I always thought it would have been cool to work at the New York Post. What better place to learn the ends and outs of unbiased reporting than at the paper the Columbia Journalism Review said of back in 1980, “The New York Post is no longer merely a journalistic problem, it is a social problem – a force for evil.”
But for now, working at The Daily Record will just have to suffice I guess.
It was back in the autumn of 1801 that Alexander Hamilton founded the Post, aided by $10,000 he had raised from investors. Later, the most famous 19th-century editor at the paper was the poet and abolitionist William Cullen Bryant.
Since 1993, it has been owned by media mogul Rupert Murdoch’s News Corporation, which had owned it previously from 1976 to 1988. It is the sixth-largest newspaper in the U.S. by circulation.
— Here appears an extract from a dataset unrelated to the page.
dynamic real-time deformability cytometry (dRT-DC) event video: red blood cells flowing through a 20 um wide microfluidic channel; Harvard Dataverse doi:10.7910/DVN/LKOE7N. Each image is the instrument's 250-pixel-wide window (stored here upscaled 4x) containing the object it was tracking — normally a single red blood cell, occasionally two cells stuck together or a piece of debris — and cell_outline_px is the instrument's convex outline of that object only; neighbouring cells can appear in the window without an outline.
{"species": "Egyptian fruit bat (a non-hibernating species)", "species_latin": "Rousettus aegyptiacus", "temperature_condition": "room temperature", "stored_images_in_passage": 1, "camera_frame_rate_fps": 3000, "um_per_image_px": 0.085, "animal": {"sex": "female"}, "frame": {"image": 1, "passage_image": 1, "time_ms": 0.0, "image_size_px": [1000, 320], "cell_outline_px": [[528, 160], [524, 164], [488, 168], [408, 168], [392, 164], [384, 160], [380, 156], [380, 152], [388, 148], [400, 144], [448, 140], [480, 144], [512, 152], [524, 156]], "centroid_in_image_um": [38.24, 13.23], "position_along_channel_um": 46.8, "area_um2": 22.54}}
Murdoch imported the sensationalist “tabloid journalism” style of many of his Australian and British newspapers, such as The Sun (the highest selling daily newspaper in the UK), and here are some of the headlines that followed –
‘I AM DEATH WISH VIGILANTE’ (Bernie Goetz turns himself in; 1985) The facts of the case were comparatively simple. A few days before Christmas in 1984 Bernhard Goetz boarded a southbound Seventh Avenue express near his home at 14th Street. There were four teenage boys in the car—Barry Allen, Troy Canty, James Ramseur, and Darrell Cabey. They were laying over most of the seats and generally behaving badly. Goetz may not have noticed it as he entered, but the other passengers had moved to the far end of the car.
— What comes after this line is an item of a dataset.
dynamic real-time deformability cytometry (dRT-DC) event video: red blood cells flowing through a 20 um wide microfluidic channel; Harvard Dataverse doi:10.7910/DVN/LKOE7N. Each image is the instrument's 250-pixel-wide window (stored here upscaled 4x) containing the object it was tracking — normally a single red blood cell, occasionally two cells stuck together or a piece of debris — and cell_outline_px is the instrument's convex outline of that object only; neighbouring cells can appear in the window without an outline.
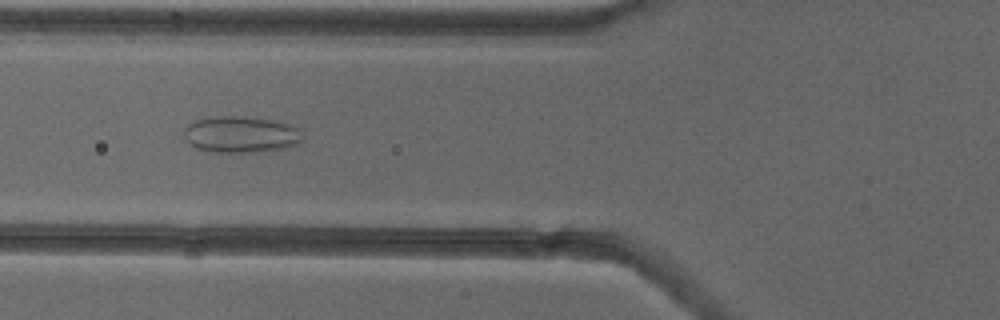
{"species": "common noctule bat (a hibernating species)", "species_latin": "Nyctalus noctula", "temperature_condition": "cold", "stored_images_in_passage": 46, "camera_frame_rate_fps": 3000, "um_per_image_px": 0.085, "animal": {"sex": "female"}, "frame": {"image": 1, "passage_image": 14, "time_ms": 4.333, "image_size_px": [1000, 320], "cell_outline_px": [[304, 140], [300, 144], [284, 148], [256, 152], [208, 152], [196, 148], [184, 136], [184, 128], [188, 124], [196, 120], [216, 116], [244, 116], [276, 120], [300, 128], [304, 136]], "centroid_in_image_um": [20.54, 11.42], "position_along_channel_um": 105.3, "area_um2": 25.55}}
One of the boys looked at Goetz and casually asked, “How are ya?” Then two of the boys approached him and asked for five dollars. Goetz, thinking he was about to be mugged, took a gun from his pocket and fired it five times. He may have fired all five in rapid succession or he may have paused after the fourth and said, “You seem to be all right; here’s another.” He then went to the platform between the subway cars, unfastened the safety chain, and escaped into the tunnel. On December 31 he surrendered to the police in Concord, New Hampshire.
I saw him in Manhattan in the fall of 1988, in FAO Schwarz Toy Store. He was looking at some toy trains.
‘KISS YOUR ASTEROID GOODBYE’ (Meteor Misses Earth; 1998) This one, thankfully, did miss.
‘HEADLESS BODY IN TOPLESS BAR’ (1992) The all time classic and the title of the book of headlines put together by the staff of the Post.
• On November 8, 2000, the Post printed “BUSH WINS!” in a huge headline, although the presidential election remained in doubt because of the recount needed in Florida. Like the Post, many other newspapers around the country published a similar headline after the four major TV networks called the election for Bush.
• On April 21, 2006, several Asian-American advocacy groups protested the use of the headline “Wok This Way” for a Post article about President Bush’s meeting with the president of the People’s Republic of China.
Another Big Apple publication that has tried to keep up with the Post is the New York Daily News, which has had a few gems of its own –
‘FORD TO CITY: “DROP DEAD”’ (1975)
Set in huge bold letters, the headline screamed across Page 1 of the paper on Oct. 30, 1975. In six taut syllables, it brought home its message with the power of a knockout punch: At the height of New York’s fiscal crisis, President Gerald R. Ford had declined to bail the city out.
Those six syllables, as Mr. Ford later acknowledged, almost certainly lost him New York State in his 1976 race against Jimmy Carter, and with it, the presidency.
‘DEAD!’ (Picture of the electric chair execution of Ruth Snyder, a Queens housewife, who with the aid of her corset salesman lover, planned and carried out the murder of her husband. 1928)
‘WHO’S A BUM!’ (Describ-ing the Brooklyn Dodgers winning the 1955 World Series, their only championship before Walter O’Malley’s infamous relocation to California)
‘CLOSE BUT NO CIGAR’ (Senate fails to convict Clinton; 1999)
‘IT’S WAR’ (Picture of the second plane going into the World Trade Center, 2001)
The Daily News served as the model for the Daily Planet in the Superman movies, with the large globe in the real-life lobby serving as a handy emblem for the Planet.